Sheriff: Balloon hoax a publicity stunt

October 19th, 2009 by

FORT COLLINS, Colo. — The Colorado parents who triggered a frantic rescue effort when they reported that their 6-year-old son had floated away in a helium balloon concocted the ruse to get publicity, the Larimer County sheriff said Sunday.
Richard and Mayumi Heene had been planning Thursday’s drama for at least two weeks to help land a deal for a TV show, Sheriff Jim Alderden said.

“They put on a very good show, … and we bought it,” he said. The couple met in acting school, he said.

TV viewers were riveted by the 50-mile flight of the UFO-like balloon, which they thought was carrying little Falcon Heene. After it touched down and he was not inside, a search continued until he was found at home. The boy said he had been hiding.

Alderden said he will recommend the district attorney file charges of conspiracy, contributing to the delinquency of a minor, attempting to influence a public servant and making a false report to authorities. He declined to say whether Richard or Mayumi Heene confessed.

Alderden said his office will consult with the Federal Aviation Administration and the FBI on whether federal charges are warranted.

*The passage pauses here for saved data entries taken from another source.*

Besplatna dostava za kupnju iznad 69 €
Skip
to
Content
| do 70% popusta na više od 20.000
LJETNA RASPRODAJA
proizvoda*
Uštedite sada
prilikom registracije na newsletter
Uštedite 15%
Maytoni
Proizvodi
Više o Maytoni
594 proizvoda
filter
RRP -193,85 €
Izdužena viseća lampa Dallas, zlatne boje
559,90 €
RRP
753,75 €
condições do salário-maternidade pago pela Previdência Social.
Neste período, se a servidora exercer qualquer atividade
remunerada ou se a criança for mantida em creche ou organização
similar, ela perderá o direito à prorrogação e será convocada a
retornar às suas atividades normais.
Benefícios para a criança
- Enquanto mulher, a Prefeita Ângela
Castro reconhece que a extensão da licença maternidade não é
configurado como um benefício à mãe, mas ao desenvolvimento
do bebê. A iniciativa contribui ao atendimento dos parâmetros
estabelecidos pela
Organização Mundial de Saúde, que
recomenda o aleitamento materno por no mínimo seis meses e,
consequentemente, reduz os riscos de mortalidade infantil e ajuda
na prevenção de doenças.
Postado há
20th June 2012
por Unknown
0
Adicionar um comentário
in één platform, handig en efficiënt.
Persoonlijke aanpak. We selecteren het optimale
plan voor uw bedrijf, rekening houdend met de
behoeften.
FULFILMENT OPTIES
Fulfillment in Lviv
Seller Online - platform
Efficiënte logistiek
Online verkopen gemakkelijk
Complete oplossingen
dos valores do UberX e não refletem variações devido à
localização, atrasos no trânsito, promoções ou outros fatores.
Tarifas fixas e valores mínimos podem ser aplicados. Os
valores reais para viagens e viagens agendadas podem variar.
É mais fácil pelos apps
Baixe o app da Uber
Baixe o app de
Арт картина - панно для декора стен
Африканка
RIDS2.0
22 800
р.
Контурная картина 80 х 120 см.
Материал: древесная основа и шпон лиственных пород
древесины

The couple’s three boys, 6, 8 and 10, were “100% involved” but are unlikely to face charges, Alderden said. Larimer County’s Child Protection Services will investigate whether they are in danger, he said.

The Heenes, who have appeared on ABC TV’s Wife Swap, describe themselves as storm chasers. Alderden said Richard Heene has a high school education and is a contractor who lays tile.

As for a “nutty professor” image, the sheriff said, “He may be nutty, but he’s not a professor.”

A handwritten note taped to the Heenes’ front door said: “Thank you for all of your support. We are not taking any interview anymore. We are tired. Thank you.”

“This thing has become so convoluted,” Richard Heene told the Associated Press while shopping at Walmart with his wife and sons Sunday, tears welling in his eyes.

Denver attorney David Lane said Richard and Mayumi Heene will turn themselves in if an arrest warrant is issued.

Alderden said the Heenes’ story seemed believable at first, partly because they gave officers access to the house and children.

The “a-ha moment” came as the family was interviewed that night on CNN, he said. When Richard Heene asked Falcon why he didn’t come out when he heard his parents calling his name, the boy said, “You guys said that we did this for the show.”

Alderden said the Heenes were in talks about a TV deal and might have thought the project needed a “spark.” His office is investigating whether the couple conspired with anyone else, such as an entertainment program, to stage Falcon’s disappearance.

He said he would seek restitution for the search but is doubtful the family could pay. “I don’t think there’s much to recover,” he said.